Reproducible Example
import pandas as pd
s = pd.Series(['a', 'b'], dtype='category')
print(s)
s.cat = s.cat.add_categories(['a'])
Issue Description
This code will raise
ValueError: new categories must not include old categories: {'a'}
Building reliable code on top of this primitive is made unnecessarily harder by this exception, as code that "seems to work" will stop working as soon as for one reason or another, the item being passed happens to already be in the category. The initial use case I had was to simply apply a fillna() on a Series for the cases where there is actually some NA values (not always):
import pandas as pd
default = 'b'
s = pd.Series(['a', None], dtype='category')
s.fillna(default)
This failed with:
TypeError: Cannot setitem on a Categorical with a new category (b), set the categories first
This is not very polymorphic-friendly as it leaks the fact that it's a categorical even though the only reason I used that is to save memory, but I can live with that.
Onto patching the category:
default = 'b'
s = pd.Series(['a', None], dtype='category')
s = s.cat.add_categories([default])
s.fillna(default)
Now the code seems to work.
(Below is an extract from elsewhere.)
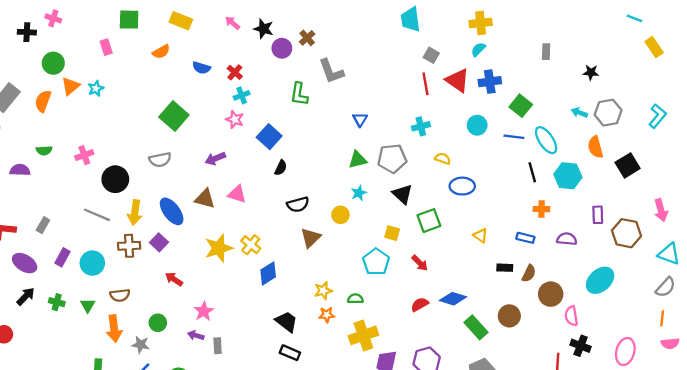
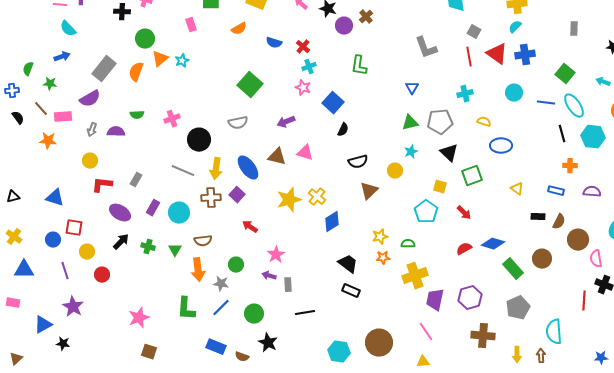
gray L-shape: (331, 71) -> (426, 48), moved
green square: (521, 106) -> (565, 74), moved

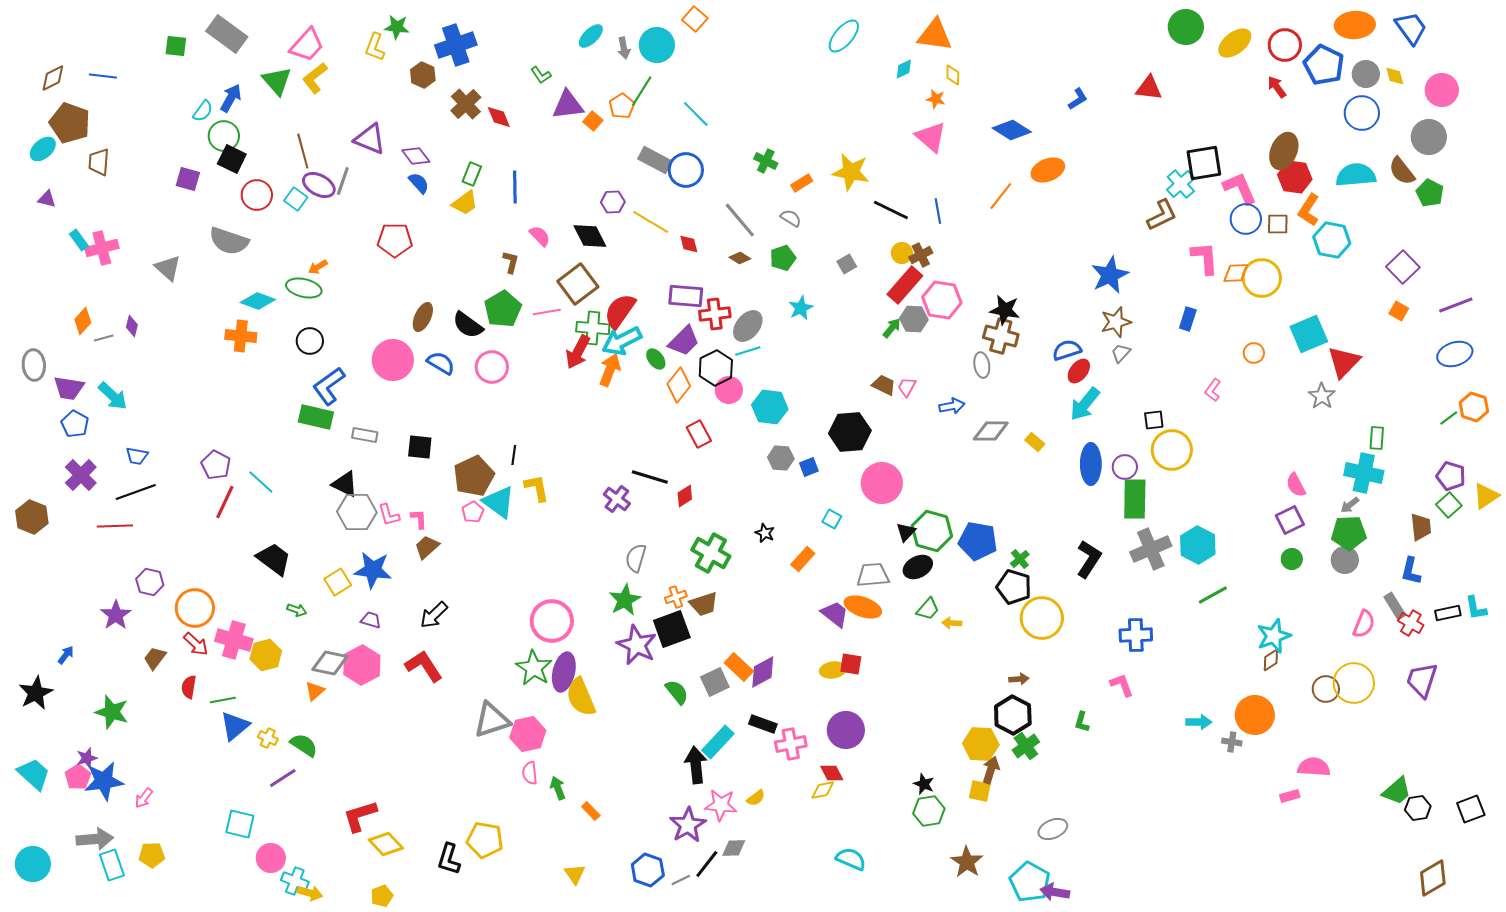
Only that it contains a landmine ready to blow as soon as the user would naively provide a default of 'a'
:
ValueError: new categories must not include old categories: {'a'}
Expected Behavior
add_categories()
should be able Just Work ™ to allow building reliable libraries on top of pandas.
One might object that:
-
I should not blindly use
fillna()
. Yes, I could checks.isna().any()
, but it would duplicate the NA detection which can be costly on large dataframes, as well as being unnecessary cruft. -
I can work around by checking if the value is in the category. Yes I can, and I already have a module dedicated to combinators or essentially replacement of pandas functions that are not reliable and need extra care, and generally speaking functions that are dependently typed (e.g.
DataFrame.groupby
where the return type isT
ortuple(T)
depending onlen(by)
leading to similar bugs where an innocuous change in input can wreck havoc on the helper). The smallest this module is, the better. -
I should read the documentation. Yes this behavior is documented, but this is an orthogonal concern to the other points.
On the bright side of things:
- not raising an exception would probably be considered backward-compatible (not strictly speaking but it's unlikely someone really relied on that)
- The change is actually trivial:
Current code:
def add_categories(self, new_categories, inplace=no_default):
...
if len(already_included) != 0:
raise ValueError(
f"new categories must not include old categories: {already_included}"
)
new_categories = list(self.dtype.categories) + list(new_categories)
New code:
def add_categories(self, new_categories, inplace=no_default):
...
old = set(self.dtype.categories)
new_categories = list(self.dtype.categories) + list(x for x in new_categories if x not in old)
Installed Versions
Pandas v1.4.0
Python 3.10